> Exercise aim:
Return all of the data exactly, with nothing left out but the pictures.
= = =
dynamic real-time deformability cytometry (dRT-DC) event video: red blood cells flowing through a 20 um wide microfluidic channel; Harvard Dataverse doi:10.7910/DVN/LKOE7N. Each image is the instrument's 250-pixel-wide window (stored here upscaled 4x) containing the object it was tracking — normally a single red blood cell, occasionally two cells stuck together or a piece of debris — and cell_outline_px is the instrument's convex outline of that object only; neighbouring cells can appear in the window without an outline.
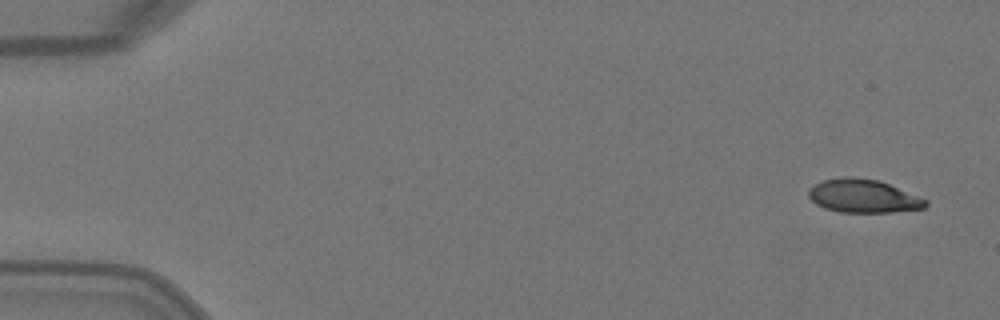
{"species": "Egyptian fruit bat (a non-hibernating species)", "species_latin": "Rousettus aegyptiacus", "temperature_condition": "warm", "stored_images_in_passage": 4, "camera_frame_rate_fps": 3000, "um_per_image_px": 0.085, "animal": {"sex": "female"}, "frame": {"image": 1, "passage_image": 1, "time_ms": 0.0, "image_size_px": [1000, 320], "cell_outline_px": [[928, 204], [924, 208], [892, 212], [840, 212], [824, 208], [816, 204], [808, 196], [808, 188], [824, 180], [844, 176], [852, 176], [876, 180], [888, 184], [928, 200]], "centroid_in_image_um": [73.35, 16.67], "position_along_channel_um": 11.6, "area_um2": 22.6}}
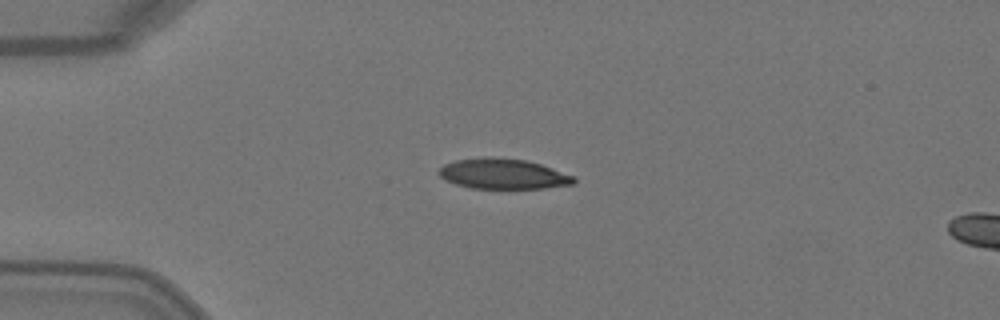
{"frame": {"image": 2, "passage_image": 3, "time_ms": 0.667, "image_size_px": [1000, 320], "cell_outline_px": [[576, 180], [572, 184], [544, 188], [472, 188], [456, 184], [444, 180], [440, 176], [440, 168], [444, 164], [456, 160], [488, 156], [492, 156], [524, 160], [540, 164], [576, 176]], "centroid_in_image_um": [42.77, 14.77], "position_along_channel_um": 42.2, "area_um2": 23.76}}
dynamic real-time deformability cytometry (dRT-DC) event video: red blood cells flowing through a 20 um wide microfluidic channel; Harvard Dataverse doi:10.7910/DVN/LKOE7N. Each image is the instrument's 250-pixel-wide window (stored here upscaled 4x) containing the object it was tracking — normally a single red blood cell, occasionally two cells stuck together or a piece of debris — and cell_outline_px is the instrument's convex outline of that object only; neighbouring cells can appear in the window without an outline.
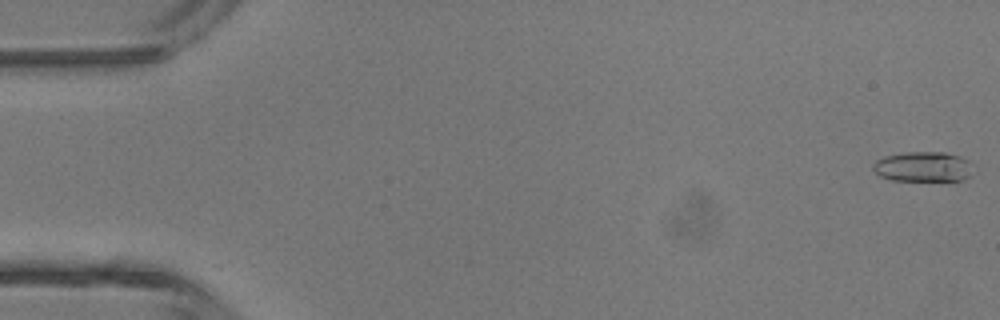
{"species": "common noctule bat (a hibernating species)", "species_latin": "Nyctalus noctula", "temperature_condition": "room temperature", "stored_images_in_passage": 6, "camera_frame_rate_fps": 3000, "um_per_image_px": 0.085, "animal": {"sex": "male", "body_mass_g": 13.3}, "frame": {"image": 1, "passage_image": 1, "time_ms": 0.0, "image_size_px": [1000, 320], "cell_outline_px": [[972, 176], [964, 180], [892, 180], [880, 176], [872, 168], [872, 164], [876, 160], [884, 156], [904, 152], [944, 152], [960, 156], [968, 160], [972, 164]], "centroid_in_image_um": [78.49, 14.16], "position_along_channel_um": 6.5, "area_um2": 17.69}}
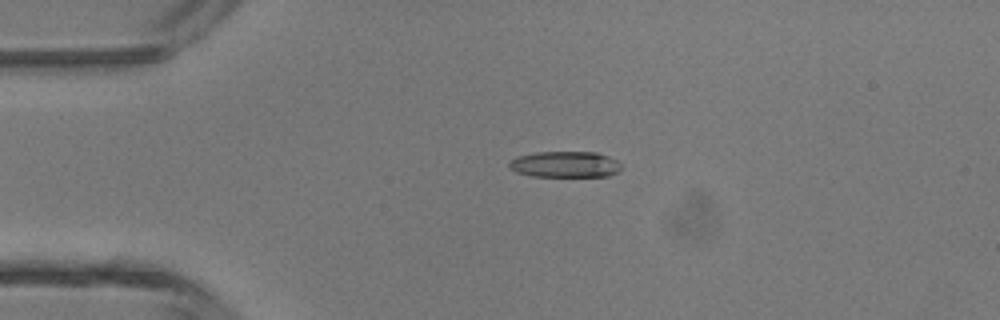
{"frame": {"image": 2, "passage_image": 4, "time_ms": 1.0, "image_size_px": [1000, 320], "cell_outline_px": [[620, 168], [616, 172], [608, 176], [532, 176], [516, 172], [508, 168], [508, 164], [516, 156], [536, 152], [596, 152], [608, 156], [616, 160], [620, 164]], "centroid_in_image_um": [47.99, 13.97], "position_along_channel_um": 37.0, "area_um2": 16.99}}
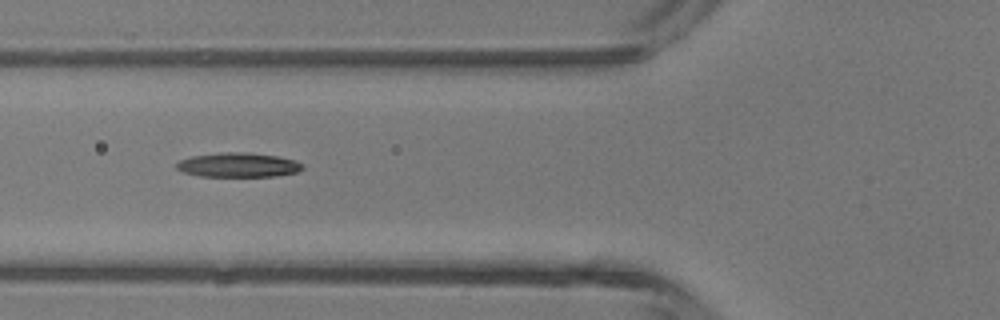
{"frame": {"image": 3, "passage_image": 6, "time_ms": 1.667, "image_size_px": [1000, 320], "cell_outline_px": [[304, 168], [296, 172], [276, 176], [200, 176], [184, 172], [176, 168], [176, 164], [180, 160], [192, 156], [220, 152], [244, 152], [276, 156], [296, 160], [304, 164]], "centroid_in_image_um": [20.27, 14.02], "position_along_channel_um": 105.5, "area_um2": 17.86}}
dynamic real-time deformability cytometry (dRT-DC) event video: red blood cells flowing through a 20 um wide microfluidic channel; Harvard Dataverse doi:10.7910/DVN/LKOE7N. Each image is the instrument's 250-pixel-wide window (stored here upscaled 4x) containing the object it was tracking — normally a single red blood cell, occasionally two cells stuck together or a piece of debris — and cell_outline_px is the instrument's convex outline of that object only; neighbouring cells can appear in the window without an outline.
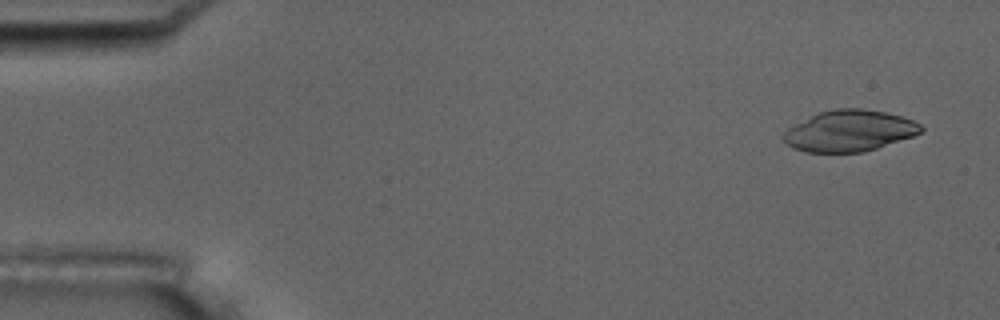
{"species": "common noctule bat (a hibernating species)", "species_latin": "Nyctalus noctula", "temperature_condition": "room temperature", "stored_images_in_passage": 5, "camera_frame_rate_fps": 3000, "um_per_image_px": 0.085, "animal": {"sex": "male", "body_mass_g": 17.5, "forearm_length_mm": 52.3}, "frame": {"image": 1, "passage_image": 1, "time_ms": 0.0, "image_size_px": [1000, 320], "cell_outline_px": [[924, 128], [920, 132], [912, 136], [864, 152], [804, 152], [792, 148], [780, 136], [788, 128], [820, 112], [832, 108], [860, 108], [884, 112], [900, 116], [912, 120], [920, 124]], "centroid_in_image_um": [72.17, 11.12], "position_along_channel_um": 12.8, "area_um2": 32.71}}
= = =
> Answer to the problem:
dynamic real-time deformability cytometry (dRT-DC) event video: red blood cells flowing through a 20 um wide microfluidic channel; Harvard Dataverse doi:10.7910/DVN/LKOE7N. Each image is the instrument's 250-pixel-wide window (stored here upscaled 4x) containing the object it was tracking — normally a single red blood cell, occasionally two cells stuck together or a piece of debris — and cell_outline_px is the instrument's convex outline of that object only; neighbouring cells can appear in the window without an outline.
{"species": "Egyptian fruit bat (a non-hibernating species)", "species_latin": "Rousettus aegyptiacus", "temperature_condition": "warm", "stored_images_in_passage": 4, "camera_frame_rate_fps": 3000, "um_per_image_px": 0.085, "animal": {"sex": "female"}, "frame": {"image": 1, "passage_image": 1, "time_ms": 0.0, "image_size_px": [1000, 320], "cell_outline_px": [[928, 204], [924, 208], [892, 212], [840, 212], [824, 208], [816, 204], [808, 196], [808, 188], [824, 180], [844, 176], [852, 176], [876, 180], [888, 184], [928, 200]], "centroid_in_image_um": [73.35, 16.67], "position_along_channel_um": 11.6, "area_um2": 22.6}}
{"frame": {"image": 2, "passage_image": 3, "time_ms": 0.667, "image_size_px": [1000, 320], "cell_outline_px": [[576, 180], [572, 184], [544, 188], [472, 188], [456, 184], [444, 180], [440, 176], [440, 168], [444, 164], [456, 160], [488, 156], [492, 156], [524, 160], [540, 164], [576, 176]], "centroid_in_image_um": [42.77, 14.77], "position_along_channel_um": 42.2, "area_um2": 23.76}}
dynamic real-time deformability cytometry (dRT-DC) event video: red blood cells flowing through a 20 um wide microfluidic channel; Harvard Dataverse doi:10.7910/DVN/LKOE7N. Each image is the instrument's 250-pixel-wide window (stored here upscaled 4x) containing the object it was tracking — normally a single red blood cell, occasionally two cells stuck together or a piece of debris — and cell_outline_px is the instrument's convex outline of that object only; neighbouring cells can appear in the window without an outline.
{"species": "common noctule bat (a hibernating species)", "species_latin": "Nyctalus noctula", "temperature_condition": "room temperature", "stored_images_in_passage": 6, "camera_frame_rate_fps": 3000, "um_per_image_px": 0.085, "animal": {"sex": "male", "body_mass_g": 13.3}, "frame": {"image": 1, "passage_image": 1, "time_ms": 0.0, "image_size_px": [1000, 320], "cell_outline_px": [[972, 176], [964, 180], [892, 180], [880, 176], [872, 168], [872, 164], [876, 160], [884, 156], [904, 152], [944, 152], [960, 156], [968, 160], [972, 164]], "centroid_in_image_um": [78.49, 14.16], "position_along_channel_um": 6.5, "area_um2": 17.69}}
{"frame": {"image": 2, "passage_image": 4, "time_ms": 1.0, "image_size_px": [1000, 320], "cell_outline_px": [[620, 168], [616, 172], [608, 176], [532, 176], [516, 172], [508, 168], [508, 164], [516, 156], [536, 152], [596, 152], [608, 156], [616, 160], [620, 164]], "centroid_in_image_um": [47.99, 13.97], "position_along_channel_um": 37.0, "area_um2": 16.99}}
{"frame": {"image": 3, "passage_image": 6, "time_ms": 1.667, "image_size_px": [1000, 320], "cell_outline_px": [[304, 168], [296, 172], [276, 176], [200, 176], [184, 172], [176, 168], [176, 164], [180, 160], [192, 156], [220, 152], [244, 152], [276, 156], [296, 160], [304, 164]], "centroid_in_image_um": [20.27, 14.02], "position_along_channel_um": 105.5, "area_um2": 17.86}}
dynamic real-time deformability cytometry (dRT-DC) event video: red blood cells flowing through a 20 um wide microfluidic channel; Harvard Dataverse doi:10.7910/DVN/LKOE7N. Each image is the instrument's 250-pixel-wide window (stored here upscaled 4x) containing the object it was tracking — normally a single red blood cell, occasionally two cells stuck together or a piece of debris — and cell_outline_px is the instrument's convex outline of that object only; neighbouring cells can appear in the window without an outline.
{"species": "common noctule bat (a hibernating species)", "species_latin": "Nyctalus noctula", "temperature_condition": "room temperature", "stored_images_in_passage": 5, "camera_frame_rate_fps": 3000, "um_per_image_px": 0.085, "animal": {"sex": "male", "body_mass_g": 17.5, "forearm_length_mm": 52.3}, "frame": {"image": 1, "passage_image": 1, "time_ms": 0.0, "image_size_px": [1000, 320], "cell_outline_px": [[924, 128], [920, 132], [912, 136], [864, 152], [804, 152], [792, 148], [780, 136], [788, 128], [820, 112], [832, 108], [860, 108], [884, 112], [900, 116], [912, 120], [920, 124]], "centroid_in_image_um": [72.17, 11.12], "position_along_channel_um": 12.8, "area_um2": 32.71}}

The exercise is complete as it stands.